I had committed to the Marine Corps immediately after 11 September 2001 and was in the first class to OCS. I had studied and learned how to command Marines in combat, and now I was being left behind! At the time it was widely believed that combat in Afghanistan was nearly complete, and now I was going to miss the fight in Iraq. The icing on the cake came a couple weeks later, when I was advised that Captain Kalt and I would be serving as casualty assistance calls officers (CACOs). This assignment meant we would be making next-of-kin notification to the families of Marines killed and seriously wounded in action. It also meant we would be working at length with these families during the extended process following such an event. This was when I hit the roof in anger. I had not been trained for CACO duty and, furthermore, I was not interested in undertaking that mission.
But even as I indulged in self-pity, I became keenly aware of the fact that Captain Kalt was in the same situation. He had been part of the unit longer than I, and he should have been even more miserable. But he calmly, even enthusiastically, embraced the difficult CACO mission and that of running the RBE. During my first two weeks at the battalion, I heard both a corporal and a master sergeant say the same thing about Captain Kalt: “I’d follow that man anywhere.” I took note, and Captain Kalt’s attitude made me feel guilty about my selfishness. I asked him why he wasn’t bitter, and he quickly replied that the mission of a CACO is exactly what “taking care of your Marines” is all about. When a Marine sacrificed his life for our country, it was our duty to take care of his family to the best of our ability.
Captain Kalt became my mentor. Later we both would deploy and lead Marines in combat. The months I spent with him in the RBE proved to be the best leadership training a young officer could hope to find. Sometimes opportunities to grow find you, and you need to seize them.

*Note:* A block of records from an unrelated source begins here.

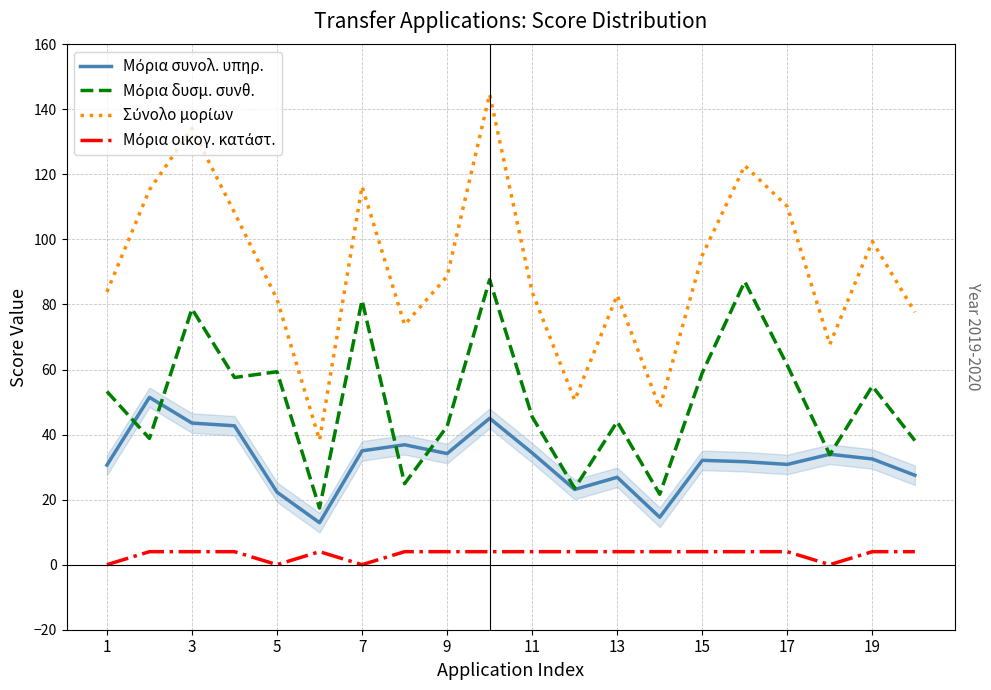

What is the spread (max minus min) of values at 19?

95.4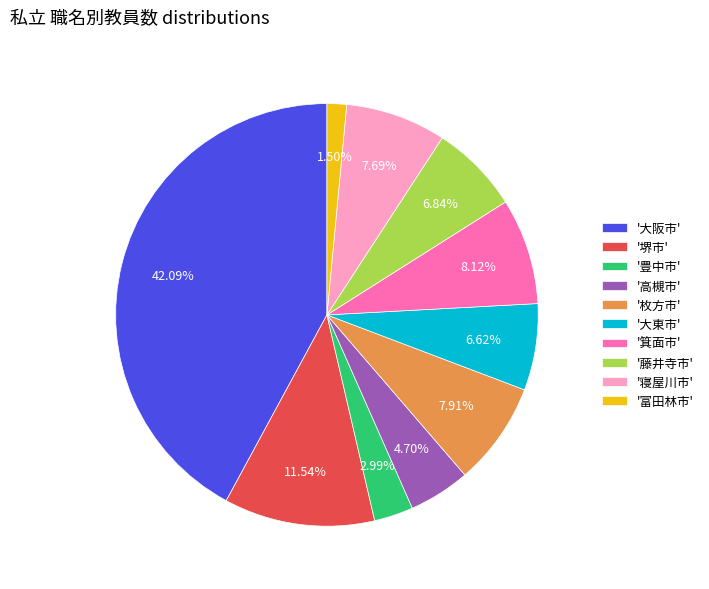

What is the ratio of the value at '寝屋川市' to the value at '藤井寺市'?

1.1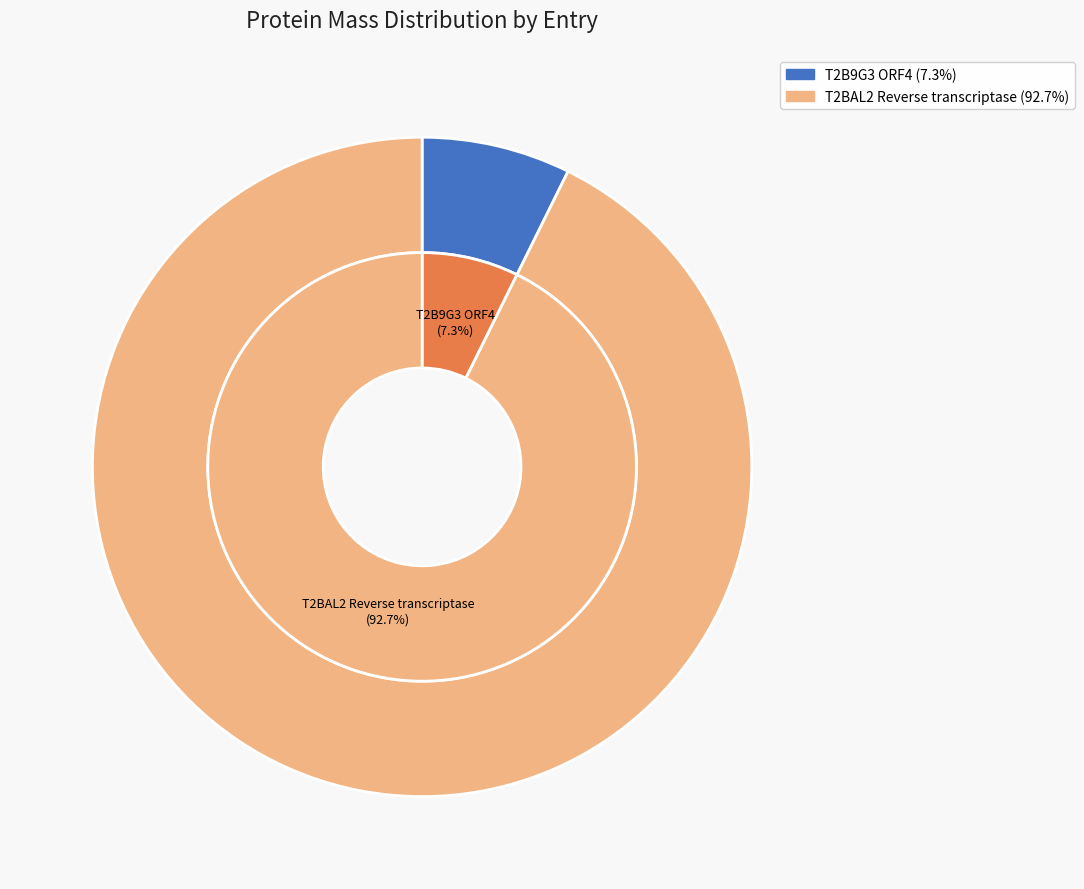

To the nearest percent, what portion does T2B9G3 ORF4 represent?

7%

When I heard that Captain Kalt had been shot by an enemy combatant while leading his Marines during the Second Battle of Fallujah, I was not surprised to learn that he had been the only Marine wounded. I knew he would have been in front of his team, leading them through the dangerous fight. I would have expected nothing less from the man who taught me so much about unselfish leadership.
Just as all leadership traits are not of equal importance, not all officers are blessed with the same natural abilities. But it matters not how officers improve their ability to lead. War is a struggle between two opposing wills. Perhaps the most important battle that military leaders fight is the one within themselves. It is the rare leader, such as my friend and mentor Captain Kalt, who seems effortlessly to integrate unselfishness into everything he does, every decision he makes. The rest of us just have to keep working on it.
Captain Donovan is a member of 2d Civil Affairs Group in the U.S. Marine Corps Reserve. In his civilian employment, he serves as a criminal investigator assigned to the Washington, DC, Counter-Proliferation Investigations Center in the U.S. Department of Homeland Security. He holds an MS in criminal justice and undergraduate degrees in psychology and criminal justice.